**YOUR ASSIGNMENT:**
Once the line with "Segment, as applicable." is found in the entries below, print it and each following line exactly, stopping after the line with "(18)-month Base Period."; print nothing else.

**TASK MATERIAL:**
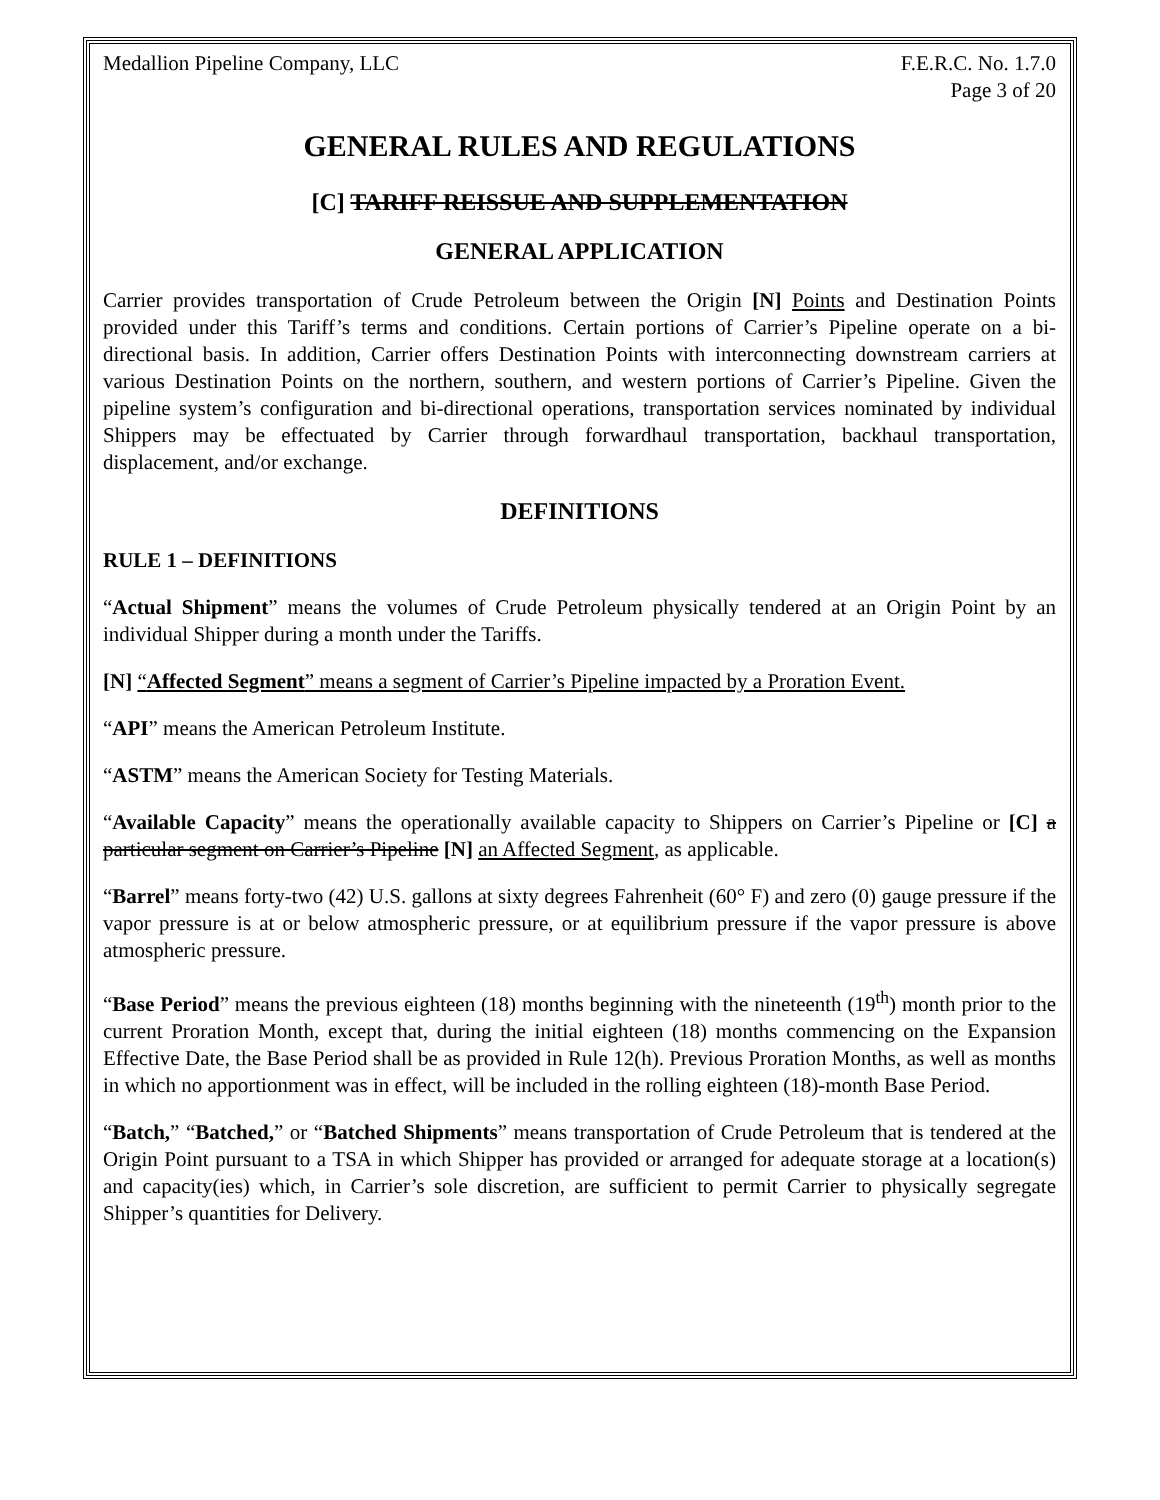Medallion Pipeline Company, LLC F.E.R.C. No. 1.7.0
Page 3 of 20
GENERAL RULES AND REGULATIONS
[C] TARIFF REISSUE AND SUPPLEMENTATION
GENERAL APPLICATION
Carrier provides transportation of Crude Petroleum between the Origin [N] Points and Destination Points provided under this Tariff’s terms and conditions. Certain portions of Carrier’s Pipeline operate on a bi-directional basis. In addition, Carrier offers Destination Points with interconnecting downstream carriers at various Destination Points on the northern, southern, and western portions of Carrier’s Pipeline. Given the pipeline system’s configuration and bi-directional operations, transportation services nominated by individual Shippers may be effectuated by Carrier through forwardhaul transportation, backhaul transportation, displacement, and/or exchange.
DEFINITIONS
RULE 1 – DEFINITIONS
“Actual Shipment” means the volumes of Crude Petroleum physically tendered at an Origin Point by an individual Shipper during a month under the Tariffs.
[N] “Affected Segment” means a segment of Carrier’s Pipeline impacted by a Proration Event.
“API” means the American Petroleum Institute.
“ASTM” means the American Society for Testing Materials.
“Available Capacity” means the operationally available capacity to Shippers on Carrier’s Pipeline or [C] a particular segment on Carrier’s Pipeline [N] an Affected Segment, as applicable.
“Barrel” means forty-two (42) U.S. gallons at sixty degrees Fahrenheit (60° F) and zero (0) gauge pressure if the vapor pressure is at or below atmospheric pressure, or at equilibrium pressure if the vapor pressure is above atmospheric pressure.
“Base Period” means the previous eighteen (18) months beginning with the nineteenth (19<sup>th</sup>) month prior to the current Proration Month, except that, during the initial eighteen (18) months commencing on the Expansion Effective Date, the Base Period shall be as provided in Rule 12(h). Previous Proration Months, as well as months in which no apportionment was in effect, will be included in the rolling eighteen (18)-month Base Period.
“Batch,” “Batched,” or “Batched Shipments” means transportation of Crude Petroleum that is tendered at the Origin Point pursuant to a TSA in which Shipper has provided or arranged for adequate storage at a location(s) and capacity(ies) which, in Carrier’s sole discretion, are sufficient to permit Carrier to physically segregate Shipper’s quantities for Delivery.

**YOUR RESPONSE:**
“Available Capacity” means the operationally available capacity to Shippers on Carrier’s Pipeline or [C] a particular segment on Carrier’s Pipeline [N] an Affected Segment, as applicable.
“Barrel” means forty-two (42) U.S. gallons at sixty degrees Fahrenheit (60° F) and zero (0) gauge pressure if the vapor pressure is at or below atmospheric pressure, or at equilibrium pressure if the vapor pressure is above atmospheric pressure.
“Base Period” means the previous eighteen (18) months beginning with the nineteenth (19<sup>th</sup>) month prior to the current Proration Month, except that, during the initial eighteen (18) months commencing on the Expansion Effective Date, the Base Period shall be as provided in Rule 12(h). Previous Proration Months, as well as months in which no apportionment was in effect, will be included in the rolling eighteen (18)-month Base Period.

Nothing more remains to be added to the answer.